Prompt. Reproduce the listing below with every occurrence of "wings" swapped for "engines", leaving all other text unchanged. Omit the pictures from your answer.

Available data.
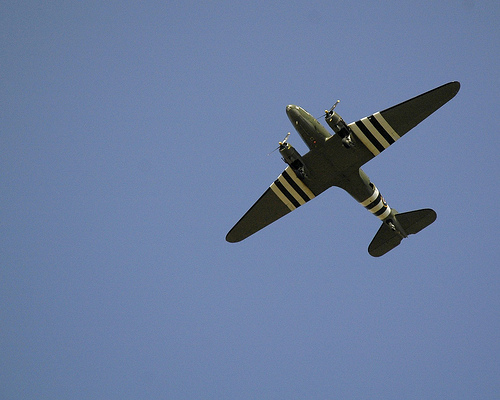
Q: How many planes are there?
A: One.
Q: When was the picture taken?
A: Daytime.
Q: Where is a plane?
A: In the air.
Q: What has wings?
A: The plane.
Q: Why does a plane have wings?
A: To fly.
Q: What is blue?
A: Sky.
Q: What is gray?
A: The airplane.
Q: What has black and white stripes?
A: Plane.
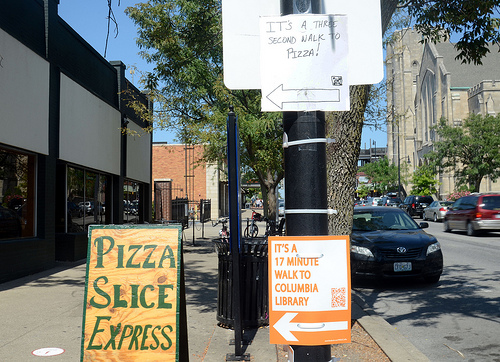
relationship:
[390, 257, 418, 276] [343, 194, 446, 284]
plate on front of car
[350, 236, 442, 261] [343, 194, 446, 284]
lights are on front of car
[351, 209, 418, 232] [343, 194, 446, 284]
glass on front of car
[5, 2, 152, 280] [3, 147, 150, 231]
building has windows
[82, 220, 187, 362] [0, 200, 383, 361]
board sitting on sidewalk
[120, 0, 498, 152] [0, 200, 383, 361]
tree lines sidewalk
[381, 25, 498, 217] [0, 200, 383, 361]
church beside sidewalk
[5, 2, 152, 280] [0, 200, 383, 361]
building beside sidewalk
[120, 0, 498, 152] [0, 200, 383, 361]
tree beside sidewalk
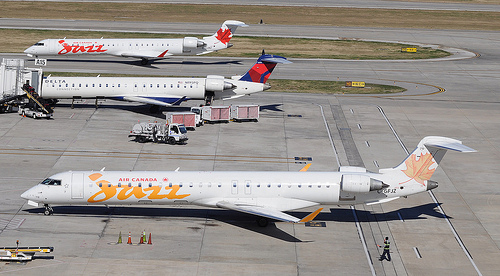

Response to this exercise.
Q: How many planes are there?
A: One.
Q: When was the picture taken?
A: Daytime.
Q: Where is a plane?
A: In the air.
Q: What has engines?
A: The plane.
Q: Why does a plane have engines?
A: To fly.
Q: What is blue?
A: Sky.
Q: What is gray?
A: The airplane.
Q: What has black and white stripes?
A: Plane.
relationship:
[390, 257, 418, 276] [343, 194, 446, 284]
plate on front of car
[350, 236, 442, 261] [343, 194, 446, 284]
lights are on front of car
[351, 209, 418, 232] [343, 194, 446, 284]
glass on front of car
[5, 2, 152, 280] [3, 147, 150, 231]
building has windows
[82, 220, 187, 362] [0, 200, 383, 361]
board sitting on sidewalk
[120, 0, 498, 152] [0, 200, 383, 361]
tree lines sidewalk
[381, 25, 498, 217] [0, 200, 383, 361]
church beside sidewalk
[5, 2, 152, 280] [0, 200, 383, 361]
building beside sidewalk
[120, 0, 498, 152] [0, 200, 383, 361]
tree beside sidewalk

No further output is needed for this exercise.